Découvrez le premier court métrage émouvant d’Arthur Harari, réalisateur de “Diamant noir”.

Avant Diamant noir, sorti en 2016, Arthur Harari a connu un premier succès avec ses moyens métrages La main sur la gueule et Peine perdue. Des jours dans la rue, tourné à 24 ans, n’a pas eu le même retentissement. Pourtant, il possède une force qui va au-delà des confrontations familiales exacerbées et de la volonté de réalisme de La main sur la gueule.

Un homme, Christian (Christian Chaussex), erre dans les rues de Paris et de banlieue à la recherche d’un travail. Quand ce récit commence, on sent qu’il cherche et marche déjà depuis longtemps, qu’il est bientôt au bout de ses forces. Son pas est lent, sa voix languissante ; au comptoir d’un bar, il n’a déjà presque plus d’argent pour un café. Il est toujours seul et calme.

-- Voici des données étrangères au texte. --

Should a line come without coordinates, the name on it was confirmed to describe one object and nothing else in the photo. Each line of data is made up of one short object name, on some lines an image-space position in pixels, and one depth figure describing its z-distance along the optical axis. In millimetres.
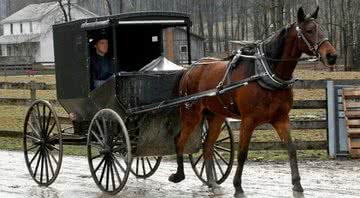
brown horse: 8047
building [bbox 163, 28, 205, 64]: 61594
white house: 84062
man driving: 10203
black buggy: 9414
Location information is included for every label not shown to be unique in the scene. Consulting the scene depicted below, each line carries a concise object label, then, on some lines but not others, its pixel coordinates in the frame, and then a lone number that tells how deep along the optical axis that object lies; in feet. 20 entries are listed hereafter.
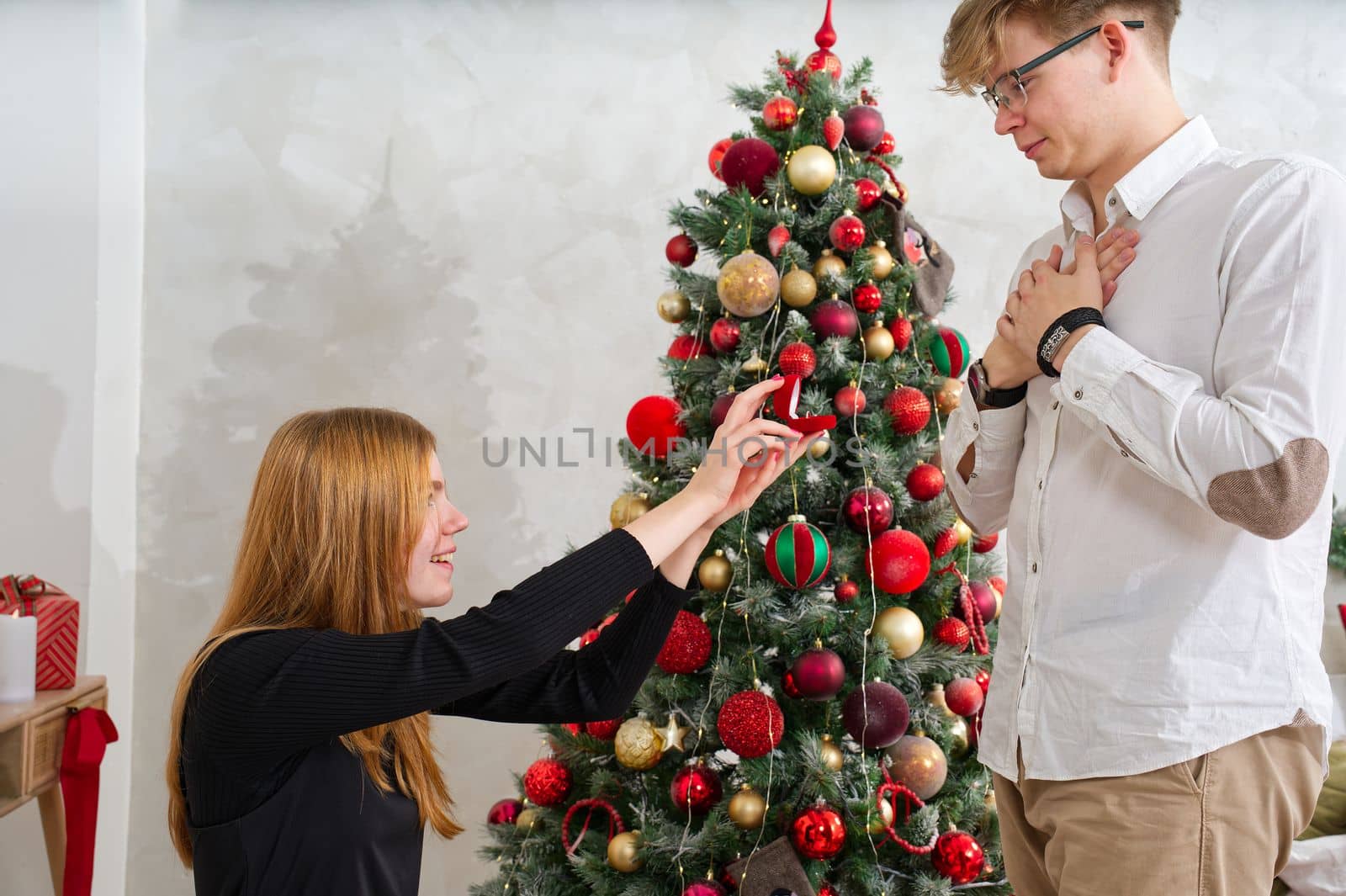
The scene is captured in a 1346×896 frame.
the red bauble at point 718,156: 6.74
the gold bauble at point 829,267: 6.24
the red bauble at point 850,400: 6.01
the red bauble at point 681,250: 6.83
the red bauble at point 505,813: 6.98
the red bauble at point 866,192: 6.35
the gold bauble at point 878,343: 6.19
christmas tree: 5.67
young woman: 3.53
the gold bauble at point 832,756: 5.69
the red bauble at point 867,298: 6.21
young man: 3.13
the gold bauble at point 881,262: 6.23
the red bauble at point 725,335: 6.27
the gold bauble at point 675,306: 6.71
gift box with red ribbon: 6.77
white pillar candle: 6.32
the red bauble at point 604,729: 6.20
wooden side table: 6.10
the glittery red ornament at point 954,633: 6.15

Jamais le film n’est idéologique, ni social. Il se concentre sur l’homme, sa solitude et reste en même temps à distance vis-à-vis de son drame, comme l’interprétation de Christian Chaussex, d’une authenticité bouleversante. Ses attentes et son découragement sont perceptibles par des détails – la chemise blanche qu’il porte avant un rendez-vous finalement reporté – ou encore des ellipses, mais non pas désignés. Il doit avoir un logement, mais on ne le voit que dans la rue ; les causes de sa situation ne sont jamais racontées. C’est un paradoxe connu : parfois grâce à la distance, l’émotion surgit plus aiguë et plus durable.

Le passage vers sa chute est central. Des refus, une déception, et l’apparition au bord de la Seine, sous une chaleur lourde, d’un illuminé qui devient vision d’horreur et miroir de lui-même, comme le diable apparaît sous la forme d’un homme au prêtre Donissan lors de sa longue errance dans Sous le soleil de Satan de Maurice Pialat – auquel Arthur Harari revient souvent. Sous le soleil, Christian continue, et son pas se fait de plus en plus lent, comme si l’astre voulait le briser contre le mur sur lequel son ombre s’étend.

En un dernier sursaut, l’homme sort de son calme désespéré par un cri destiné à sa mère ; mais aussi au monde entier ? Il retrouve finalement son mutisme et son visage apparaît alors transformé, non pas image de la folie mais de la perdition.

Léocadie Handke

Réalisation et scénario : Arthur Harari. Image : Tom Harari. Montage : Laurent Sénéchal. Son : Mathieu Delquignies, Florent Klockenbring et Emmanuel Croset. Interprétation : Christian Chaussex, Daniel Elkaim, Bruno Clairefont, Laurent Perrin, Bernard Brunet, Lucas Harari et Bagmatee Dusseea. Production : G.R.E.C.